[Texte fourni]
######
On s’y attendait! Mais le choc n’en est pas moins dur, car les résultats de la 5e vague de l’Afrobarometer mené par l’institut de sondage ‘One to One for Research and Polling’ ont décrit une situation économique critique en Tunisie. Présentée le 31 mai, l’enquête-sondage a été organisée du 21 février au 17 mars 2022 à partir d’une douzaine de questions.
L’immense salle Carthage du Laico était archicomble. Le plein d’invités; chercheurs, journalistes, acteurs du monde des affaires, activistes de la société civile, représentants du gouvernement, politiciens… Pourquoi un tel engouement? «L’économie est au cœur des plus grandes interrogations des Tunisiens aujourd’hui, c’est à cela que tente de répondre l’Afrobarometer», répond Cheker Besbes, animateur de la rencontre.
######
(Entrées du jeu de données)
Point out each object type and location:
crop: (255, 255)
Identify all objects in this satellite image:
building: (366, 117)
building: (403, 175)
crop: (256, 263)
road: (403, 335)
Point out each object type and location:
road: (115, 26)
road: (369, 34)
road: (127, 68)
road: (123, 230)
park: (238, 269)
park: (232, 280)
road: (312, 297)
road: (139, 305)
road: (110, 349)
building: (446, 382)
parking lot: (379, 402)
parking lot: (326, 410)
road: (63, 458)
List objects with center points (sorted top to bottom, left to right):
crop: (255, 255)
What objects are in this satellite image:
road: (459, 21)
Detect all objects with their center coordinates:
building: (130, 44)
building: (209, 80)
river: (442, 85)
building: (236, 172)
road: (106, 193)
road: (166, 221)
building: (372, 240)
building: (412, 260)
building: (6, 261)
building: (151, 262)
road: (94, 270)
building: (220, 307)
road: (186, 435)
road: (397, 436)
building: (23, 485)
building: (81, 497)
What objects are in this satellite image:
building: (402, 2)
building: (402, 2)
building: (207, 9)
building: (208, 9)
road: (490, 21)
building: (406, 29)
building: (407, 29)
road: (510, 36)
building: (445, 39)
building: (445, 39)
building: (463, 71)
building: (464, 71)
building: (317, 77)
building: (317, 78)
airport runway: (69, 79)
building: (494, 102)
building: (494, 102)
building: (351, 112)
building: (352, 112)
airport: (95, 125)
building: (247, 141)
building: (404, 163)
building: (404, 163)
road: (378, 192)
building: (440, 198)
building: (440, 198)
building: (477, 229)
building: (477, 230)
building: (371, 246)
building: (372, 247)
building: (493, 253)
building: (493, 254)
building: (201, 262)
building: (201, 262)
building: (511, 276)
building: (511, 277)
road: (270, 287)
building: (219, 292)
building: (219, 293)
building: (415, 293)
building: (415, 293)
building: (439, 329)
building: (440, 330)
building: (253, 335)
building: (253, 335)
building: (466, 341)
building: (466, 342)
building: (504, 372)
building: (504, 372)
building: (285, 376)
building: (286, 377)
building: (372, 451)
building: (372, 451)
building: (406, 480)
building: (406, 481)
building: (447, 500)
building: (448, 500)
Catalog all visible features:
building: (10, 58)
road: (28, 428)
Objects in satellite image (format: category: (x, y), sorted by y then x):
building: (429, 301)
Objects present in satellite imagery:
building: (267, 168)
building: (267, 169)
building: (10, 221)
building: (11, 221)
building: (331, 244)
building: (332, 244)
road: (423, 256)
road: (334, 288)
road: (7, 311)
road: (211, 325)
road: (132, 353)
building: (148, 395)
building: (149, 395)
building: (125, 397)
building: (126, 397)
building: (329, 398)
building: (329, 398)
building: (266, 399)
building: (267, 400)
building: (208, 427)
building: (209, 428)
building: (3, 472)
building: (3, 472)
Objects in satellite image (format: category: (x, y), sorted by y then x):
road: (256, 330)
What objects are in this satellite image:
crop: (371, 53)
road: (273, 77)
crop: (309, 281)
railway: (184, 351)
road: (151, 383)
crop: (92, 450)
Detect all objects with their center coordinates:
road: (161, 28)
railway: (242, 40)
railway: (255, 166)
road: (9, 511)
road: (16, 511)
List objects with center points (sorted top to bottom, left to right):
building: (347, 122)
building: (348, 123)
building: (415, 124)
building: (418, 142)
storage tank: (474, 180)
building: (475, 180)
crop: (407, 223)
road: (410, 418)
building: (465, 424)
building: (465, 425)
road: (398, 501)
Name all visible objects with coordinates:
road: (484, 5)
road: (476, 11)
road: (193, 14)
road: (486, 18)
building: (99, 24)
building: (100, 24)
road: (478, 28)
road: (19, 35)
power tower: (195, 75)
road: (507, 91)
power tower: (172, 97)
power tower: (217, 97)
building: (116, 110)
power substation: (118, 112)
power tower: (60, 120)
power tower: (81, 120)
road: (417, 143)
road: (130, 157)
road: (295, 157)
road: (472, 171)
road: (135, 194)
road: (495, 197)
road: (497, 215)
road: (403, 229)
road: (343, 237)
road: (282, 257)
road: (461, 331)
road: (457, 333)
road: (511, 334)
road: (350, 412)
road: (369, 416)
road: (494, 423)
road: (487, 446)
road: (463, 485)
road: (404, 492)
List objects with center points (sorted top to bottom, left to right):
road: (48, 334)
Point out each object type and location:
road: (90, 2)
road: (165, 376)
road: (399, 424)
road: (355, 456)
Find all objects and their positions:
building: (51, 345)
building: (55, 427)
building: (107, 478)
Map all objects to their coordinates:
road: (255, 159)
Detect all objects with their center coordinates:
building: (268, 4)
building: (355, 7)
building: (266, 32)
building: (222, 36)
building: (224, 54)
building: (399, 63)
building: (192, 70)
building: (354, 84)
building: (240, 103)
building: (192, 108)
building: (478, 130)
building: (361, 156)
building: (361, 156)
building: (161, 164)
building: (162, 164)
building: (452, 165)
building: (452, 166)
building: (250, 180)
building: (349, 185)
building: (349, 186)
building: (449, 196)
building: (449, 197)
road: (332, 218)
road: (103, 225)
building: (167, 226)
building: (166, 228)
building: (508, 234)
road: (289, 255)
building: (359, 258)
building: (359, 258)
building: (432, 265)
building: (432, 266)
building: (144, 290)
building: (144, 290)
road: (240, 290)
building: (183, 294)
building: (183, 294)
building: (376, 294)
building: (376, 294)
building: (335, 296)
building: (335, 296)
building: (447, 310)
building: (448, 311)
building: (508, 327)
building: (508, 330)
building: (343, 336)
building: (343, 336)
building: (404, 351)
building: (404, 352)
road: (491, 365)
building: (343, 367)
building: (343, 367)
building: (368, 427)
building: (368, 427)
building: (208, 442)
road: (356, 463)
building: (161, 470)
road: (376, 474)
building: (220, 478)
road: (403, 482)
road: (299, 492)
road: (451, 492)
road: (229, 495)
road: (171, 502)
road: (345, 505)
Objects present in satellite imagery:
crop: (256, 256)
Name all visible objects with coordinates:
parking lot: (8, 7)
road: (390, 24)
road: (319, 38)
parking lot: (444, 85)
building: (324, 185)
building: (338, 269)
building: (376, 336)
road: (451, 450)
######
[Actions demandées]
[A] D'après l'article sur l'Afrobarometer en Tunisie, pendant quelle période l'enquête-sondage a-t-elle été organisée ?
[B] Recopiez le passage de l'article sur l'Afrobarometer compris entre « On s’y attendait! » et « de la rencontre. », ces deux extrémités incluses.
Appuyez-vous uniquement sur l'article.

[Réponses rédigées]
[A] Du 21 février au 17 mars 2022.

[B]
On s’y attendait! Mais le choc n’en est pas moins dur, car les résultats de la 5e vague de l’Afrobarometer mené par l’institut de sondage ‘One to One for Research and Polling’ ont décrit une situation économique critique en Tunisie. Présentée le 31 mai, l’enquête-sondage a été organisée du 21 février au 17 mars 2022 à partir d’une douzaine de questions.
L’immense salle Carthage du Laico était archicomble. Le plein d’invités; chercheurs, journalistes, acteurs du monde des affaires, activistes de la société civile, représentants du gouvernement, politiciens… Pourquoi un tel engouement? «L’économie est au cœur des plus grandes interrogations des Tunisiens aujourd’hui, c’est à cela que tente de répondre l’Afrobarometer», répond Cheker Besbes, animateur de la rencontre.